Timor-Leste has one of the world’s highest rates of rheumatic heart disease. However, the good news is that it’s not only treatable but preventable. Many people also suffer from congenital heart conditions.

We’re helping to tackle the root causes of poor heart health in Timor-Leste, by working to identify those at risk of rheumatic heart disease and providing them with early treatment.

As part of our early intervention preventative penicillin program, we support Maluk Timor who deliver regular antibiotic shots to young people with early symptoms, to stop their rheumatic heart disease from worsening

Our volunteer cardiologists support cardiologists at the National Hospital Cardiac Clinic to conduct heart screening and consultations with patients. We visit the clinic at least three times a year and see patients with a wide range of heart conditions. Cardiologists from the National Hospital can also consult with our volunteer cardiologists in Australia via telehealth to discuss patient cases and gain a second opinion.

Meet Dionezio

Dionezio dos Santos is 14, but unlike most teenage boys, he needs regular health care to keep his heart beating strong.

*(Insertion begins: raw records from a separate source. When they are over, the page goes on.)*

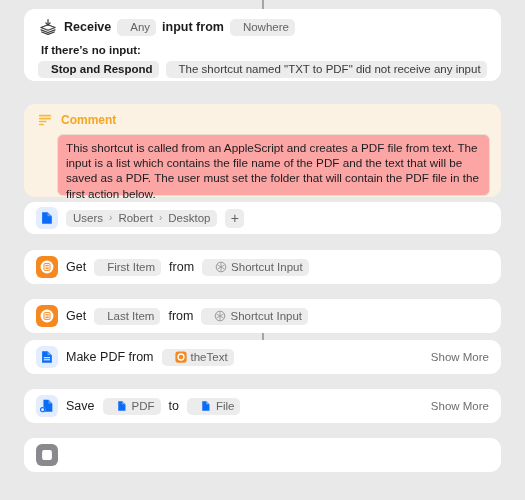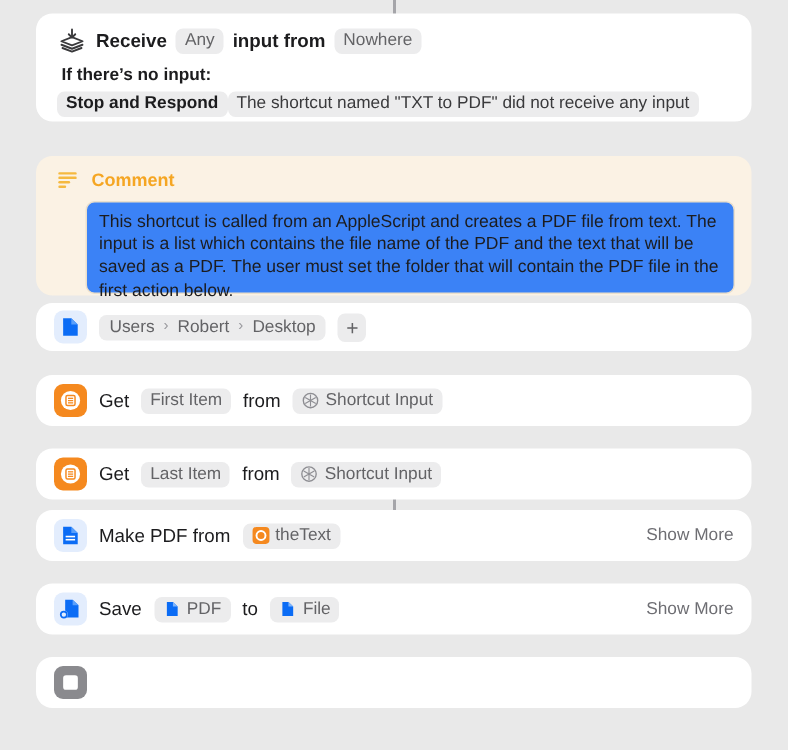--- a/index.html
+++ b/index.html
@@ -57,28 +57,29 @@
   .receive-label { font-weight: bold; font-size: 12.5px; }
   .noinput-label {
     font-weight: bold;
     font-size: 11.5px;
     padding-left: 3px;
     margin-top: 2px;
   }
   .noinput-row {
     display: flex;
     align-items: center;
+    gap: 7px;
     margin-top: 5px;
   }
 
   
   .pill {
     background: #ececed;
     border-radius: 5px;
-    padding: 2px 6px 3px 6px;
+    padding: 2px 6px 3px 13px;
     color: #636366;
     font-size: 11.5px;
     white-space: nowrap;
     display: inline-flex;
     align-items: center;
     gap: 4px;
   }
   .pill.dark { color: #3a3a3c; }
   .pill.strong { color: #1c1c1e; font-weight: bold; }
 
@@ -96,21 +97,21 @@
     padding-left: 3px;
   }
   .comment-title {
     color: #f5a623;
     font-weight: bold;
     font-size: 12px;
   }
   .comment-box {
     margin-top: 7px;
     margin-left: 22px;
-    background: #3b82f6;
+    background: #fca5a5;
     border: 1px solid #eadfcc;
     border-radius: 6px;
     padding: 5px 8px 6px 8px;
     font-size: 11.7px;
     line-height: 15.2px;
     color: #1c1c1e;
     height: 62px;
   }
 
   

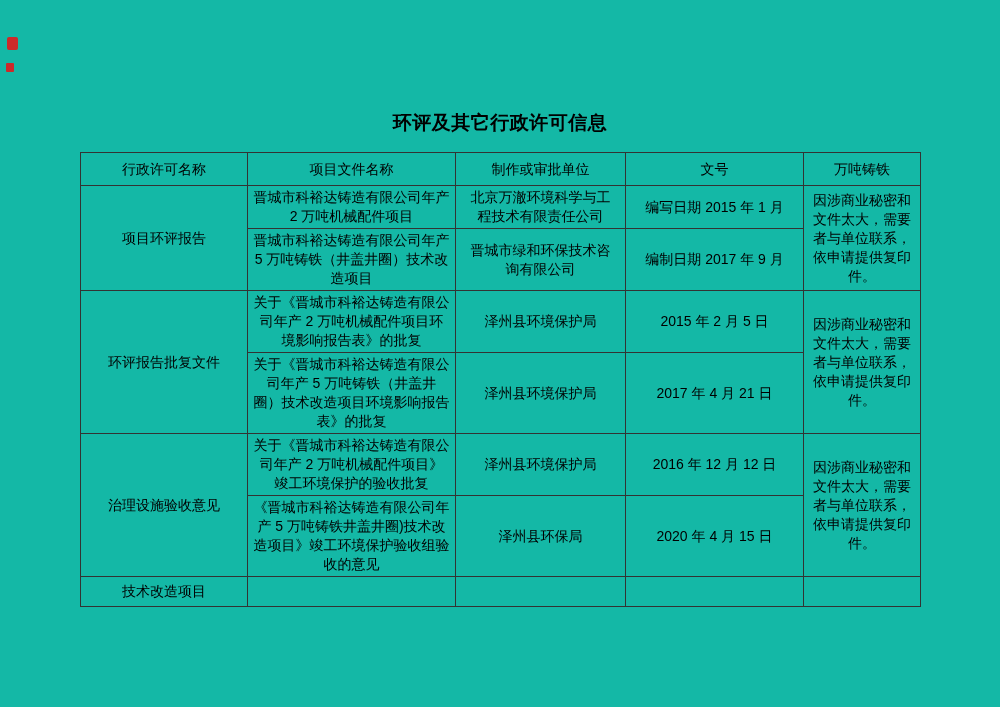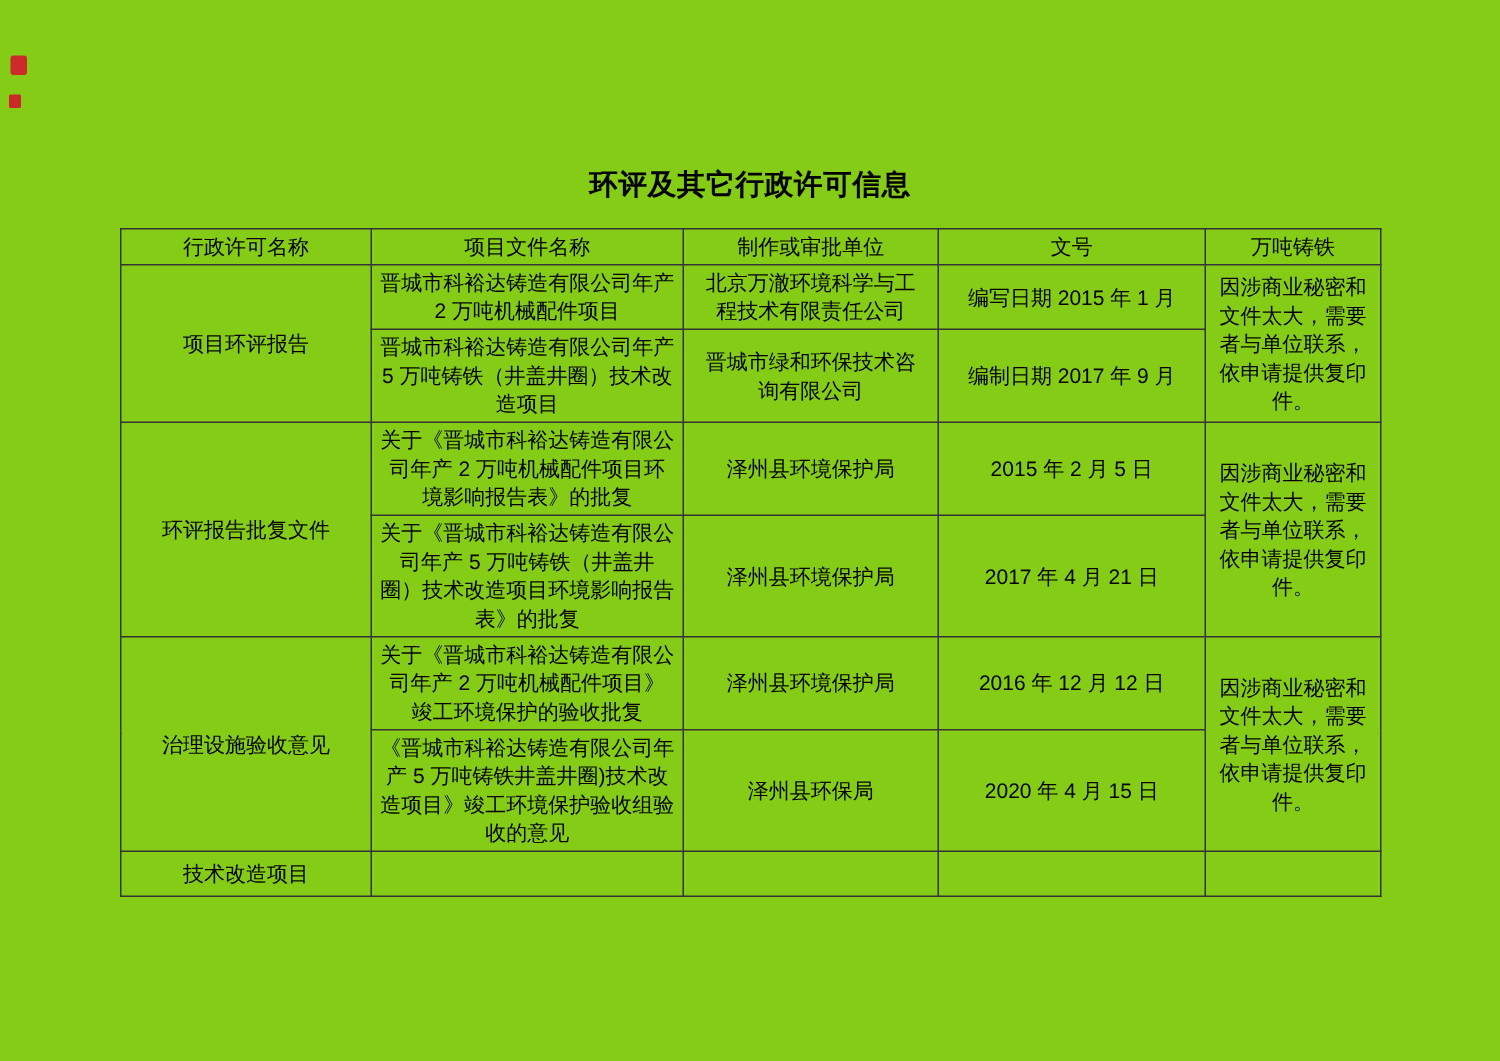--- a/index.html
+++ b/index.html
@@ -1,35 +1,35 @@
 <!DOCTYPE html>
 <html><head>
 <meta charset="utf-8">
 <style>
   html,body{margin:0;padding:0;background:#ffffff;}
   body{width:1000px;height:707px;position:relative;overflow:hidden;
        font-family:"Liberation Sans","DejaVu Sans",sans-serif;color:#000;}
-  .page{position:absolute;inset:0;background:#84cc16;}
+  .page{position:absolute;inset:0;background:#14b8a6;}
   .mark{position:absolute;display:block;background:#cc2a2a;}
   .mark-a{left:7px;top:37px;width:11px;height:13px;border-radius:2px;}
   .mark-b{left:6px;top:63px;width:8px;height:9px;border-radius:1px;}
   .title{position:absolute;left:0;top:110px;width:100%;margin:0;
          text-align:center;font-size:19px;font-weight:bold;letter-spacing:.5px;}
   table.permit{position:absolute;left:80px;top:152px;width:840px;
          border-collapse:collapse;table-layout:fixed;}
   td,th{border:1px solid #333;vertical-align:middle;text-align:center;
         font-size:14px;font-weight:normal;line-height:19px;padding:2px 5px;
         word-break:break-all;overflow:hidden;}
   th{padding:2px 4px;}
   .c-name{padding:2px 8px;}
   .c-file{padding:2px 5px;}
   .c-unit{padding:2px 12px;}
   .c-num{white-space:nowrap;padding:2px 4px;font-size:14px;}
   .c-note{padding:2px 6px;text-align:center;}
-  .r-head{height:24px;}
+  .r-head{height:33px;}
   .r1a{height:37px;} .r1b{height:57px;}
   .r2a{height:57px;} .r2b{height:72px;}
   .r3a{height:60px;} .r3b{height:74px;}
   .r4{height:30px;}
 </style>
 </head>
 <body>
 
 <div class="page">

Without the crucial support of our rheumatic heart disease prevention program, Dionezio’s symptoms would worsen, his quality of life would deteriorate and eventually he would need life-saving surgery. To keep Dionezio healthy and smiling, he receives monthly penicillin injections. His family, the community and local health professionals receive education about the symptoms and causes of rheumatic heart disease.

“Before receiving penicillin Dionezio was breathless, had swollen legs and couldn’t go to school,” his mum Joaquinha Soares says. “Now he can play soccer and run and go to school.”

Dionezio has become a big advocate for healthy hearts. “I even organise all the other children to come and get their penicillin and tell them that they will feel healthy afterwards,” he says.

The rheumatic heart disease prevention and community awareness project runs in two districts in Timor-Leste and is conducted in close co-operation with the Ministry of Health and our local partner Maluk Timor.  We hope this project can provide a good model for the Ministry of Health to expand its work nation-wide in the coming years.